With this in mind, there are plenty of ways in which you can reduce your pet’s carbon footprint without having to resort to giving up your animal. We’ll show you how!
Make Your Own Dog Food
Dogs (and cats) are basically large carnivores that often require immense amounts of meat or meat-like foods. The heavy bags of dog food you lug from your car to your home have likely had to travel hundreds of miles to get to your neighborhood, which itself produces hefty carbon emissions.
The dog food inside the packaging also might not really be that healthy for your dog or cat. One solution to this problem is to learn how to make your own dog or cat food. Talk to your veterinarian about what kinds of and how much proteins and fats your pet needs in their diet. If this option seems too time-consuming for you, try to investigate small, locally made dog food brands instead.
Buy Smart (Pet Products)
When purchasing toys and cleaning products for your pet, always choose wisely. Toys that are made of eco-friendly materials, with a minimum of plastic and synthetic parts, are always the best option. Choose pet shampoos and conditioners that do not contain hazardous ingredients like sodium lauryl sulfate.
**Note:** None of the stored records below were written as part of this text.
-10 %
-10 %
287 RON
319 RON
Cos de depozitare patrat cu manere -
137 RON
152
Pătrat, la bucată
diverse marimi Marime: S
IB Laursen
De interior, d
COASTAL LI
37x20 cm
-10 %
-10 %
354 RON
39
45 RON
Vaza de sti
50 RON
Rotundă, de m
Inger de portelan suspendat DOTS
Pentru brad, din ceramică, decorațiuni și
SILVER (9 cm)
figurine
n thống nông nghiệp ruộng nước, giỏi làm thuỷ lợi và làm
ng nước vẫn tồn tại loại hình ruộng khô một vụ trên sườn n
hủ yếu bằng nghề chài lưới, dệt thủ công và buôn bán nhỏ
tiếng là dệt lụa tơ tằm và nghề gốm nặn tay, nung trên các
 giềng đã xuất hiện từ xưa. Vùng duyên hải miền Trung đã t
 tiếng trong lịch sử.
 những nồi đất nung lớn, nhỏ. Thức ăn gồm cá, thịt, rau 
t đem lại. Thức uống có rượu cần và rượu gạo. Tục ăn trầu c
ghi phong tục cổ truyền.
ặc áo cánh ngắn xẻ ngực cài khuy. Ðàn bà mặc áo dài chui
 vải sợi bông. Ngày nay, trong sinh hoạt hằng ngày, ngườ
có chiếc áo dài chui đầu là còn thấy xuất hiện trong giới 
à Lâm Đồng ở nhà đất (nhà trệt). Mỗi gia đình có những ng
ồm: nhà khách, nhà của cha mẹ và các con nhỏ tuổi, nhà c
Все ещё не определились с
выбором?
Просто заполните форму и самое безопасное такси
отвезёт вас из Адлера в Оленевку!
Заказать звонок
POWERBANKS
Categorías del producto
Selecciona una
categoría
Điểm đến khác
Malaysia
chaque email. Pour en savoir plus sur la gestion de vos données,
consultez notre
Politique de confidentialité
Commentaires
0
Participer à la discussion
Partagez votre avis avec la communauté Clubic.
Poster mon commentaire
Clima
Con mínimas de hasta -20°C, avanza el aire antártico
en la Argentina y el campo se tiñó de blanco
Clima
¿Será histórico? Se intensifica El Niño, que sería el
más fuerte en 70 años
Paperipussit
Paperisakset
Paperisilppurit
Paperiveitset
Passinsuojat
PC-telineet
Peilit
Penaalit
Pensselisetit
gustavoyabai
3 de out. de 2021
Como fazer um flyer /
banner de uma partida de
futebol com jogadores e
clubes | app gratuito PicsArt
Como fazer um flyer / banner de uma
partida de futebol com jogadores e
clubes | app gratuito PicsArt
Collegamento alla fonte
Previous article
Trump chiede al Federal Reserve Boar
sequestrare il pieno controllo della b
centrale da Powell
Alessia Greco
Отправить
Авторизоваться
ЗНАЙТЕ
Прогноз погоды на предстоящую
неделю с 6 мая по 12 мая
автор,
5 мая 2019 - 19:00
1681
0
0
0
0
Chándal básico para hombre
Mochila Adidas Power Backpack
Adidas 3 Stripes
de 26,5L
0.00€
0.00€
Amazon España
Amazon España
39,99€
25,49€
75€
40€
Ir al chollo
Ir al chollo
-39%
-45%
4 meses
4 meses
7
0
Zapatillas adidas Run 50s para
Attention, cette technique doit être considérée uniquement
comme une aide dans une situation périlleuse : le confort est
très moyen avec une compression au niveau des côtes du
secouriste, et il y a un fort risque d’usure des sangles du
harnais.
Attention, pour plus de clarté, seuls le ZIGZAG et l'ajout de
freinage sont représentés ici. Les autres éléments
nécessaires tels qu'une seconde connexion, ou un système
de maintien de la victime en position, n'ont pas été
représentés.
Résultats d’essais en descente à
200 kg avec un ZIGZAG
And even though she loves them, your cat probably doesn’t need five thousand toy mice, all made of plastic, the same way your dog could probably get by with just one tennis ball at a time.
Pick Up Your Pet Waste!
Be sure to pick up your dog’s waste in public places or any city area, otherwise it might become part of the runoff that goes directly into waterways. When you do (smartly) pick up your pet’s waste, be sure to use biodegradable poop bags and dispose of them properly. The earth and your water supply will thank you!
Buy Safe Pet Medicine
As an example, your cat and dog are prone to ticks during the warmer months of the year, depending on where you live. Unfortunately, that tick medicine you picked up from the store can be very harmful to the environment, and may contain some pretty toxic chemicals.
Talk to your veterinarian or veterinary pharmacy about how to choose the safest method of tick control available to you. This may mean making natural solutions at home, or choosing from among the NRDC’s list of safe choices.
Pets Aren’t the Real Problem
Of course, animal companions provide too many positive elements to all of our lives to simply stop having them around. Because we aren’t going to get rid of our pets anytime soon, it’s important to maintain an awareness of the downside to the environment that pets may cause. With a few easy steps, we can all take positive action to ensure that we are being as environmentally responsible as we can when it comes to keeping pets in the home.